Former staff asked for a follow-up meeting with Bennett, Albertson, and Coffee Business after hearing the news of the closure, to discuss negotiations and moving forward, but were willing to do so only if all three parties were present. Bennett claims he and Albertson were willing to meet, but he hadn’t heard from Coffee Business. Rosenhause says that all ownership parties ignored their messages, and that according to their manager, Coffee Business said the staff’s concerns “weren’t their problem.”
In a statement to Eater Portland, a Coffee Business spokesperson indicated that the cafe offered employees positions at the other cafes, and committed to paying out employees’ paid time off and covering health insurance through the end of the month. The company also says that it was willing to meet with employees, but not in the way they requested. “We believe what they’re referring to here is a demand for contract negotiation, which isn’t something Coffee Business could do as we would no longer be the employers and there were no employment contracts in place at the time of the transition,” the statement reads.
Bennett shared a statement on Instagram Friday afternoon, claiming that Coffee Business “provided a variety of employment and transitional support to the staff,” which employees at the picket on Friday say included offers to work at other Sortis Holdings-owned businesses, like Sizzle Pie. “We wanted to work here,” says Bethany O’Neil, a former Wonderwood employee. “We built the reputation here.
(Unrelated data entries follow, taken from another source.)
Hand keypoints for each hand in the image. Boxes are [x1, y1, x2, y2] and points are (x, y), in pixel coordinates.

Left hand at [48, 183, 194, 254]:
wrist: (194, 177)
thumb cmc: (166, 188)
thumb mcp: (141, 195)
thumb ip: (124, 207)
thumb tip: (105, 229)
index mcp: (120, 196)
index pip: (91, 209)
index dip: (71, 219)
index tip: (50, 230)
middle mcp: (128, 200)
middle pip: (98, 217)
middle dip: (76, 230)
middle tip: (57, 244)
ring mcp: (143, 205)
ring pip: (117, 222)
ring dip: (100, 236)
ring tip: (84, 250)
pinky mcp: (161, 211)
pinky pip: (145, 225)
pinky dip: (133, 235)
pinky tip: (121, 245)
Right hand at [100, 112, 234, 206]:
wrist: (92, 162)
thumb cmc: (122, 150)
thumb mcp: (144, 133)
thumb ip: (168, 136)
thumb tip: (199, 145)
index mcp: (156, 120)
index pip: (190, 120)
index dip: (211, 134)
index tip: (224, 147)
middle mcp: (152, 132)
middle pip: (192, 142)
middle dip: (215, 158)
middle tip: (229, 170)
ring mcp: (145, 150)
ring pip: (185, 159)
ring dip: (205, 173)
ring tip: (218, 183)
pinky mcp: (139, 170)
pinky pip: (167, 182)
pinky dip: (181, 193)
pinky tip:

We don’t want to work at Sizzle Pie.”
Upon news of the closure, the staff started a GoFundMe, created a group Venmo, and advertised a specialty coffee drink to raise money for their rent, bills, and food in the time they will be unemployed. They hung up posters in the shop to spread the word about the closure and their financial concerns, with phrases like “Please support your local baristas.”
Rosenhause says Coffee Business asked them to take down the posters and to keep the closure and ownership transition private, and pulled their employee-run craft market from display. Coffee Business did not directly respond to the claim, but says, “During the final weeks of service at Wonderwood Springs we did what we could to support our previous employees, while also maintaining a professional atmosphere and experience for our customers.”
Rosenhause and the former staff also believe that Coffee Business sent a representative to continually check in on staff during the last two weeks of service, and brought in “secret shoppers” to surveil staff as well; Coffee Business denies deploying secret shoppers. Additionally, Rosenhause says there were negative comments made by Coffee Business about staff’s work ethic, and about disabled staff needing extra days off. “It’s paramount to state that we have never made any derogatory remarks about our staff’s work ethic, nor would we ever discriminate against or make unsupportive comments regarding any employee living with a disability,” Coffee Business’s statement reads. “Such behavior goes against our company values and standards.”
In the text of the GoFundMe, employees write, “Many of our crew have been here from the beginning. We know, as well as you, that our hardworking baristas are the true magic of Wonderwood Springs.”
Correction: Monday, September 18, 2023 at 2:58 p.m.: This story has been corrected to show that Albertson is no longer an employee of Sortis, and that the transition of the business was not a formal sale.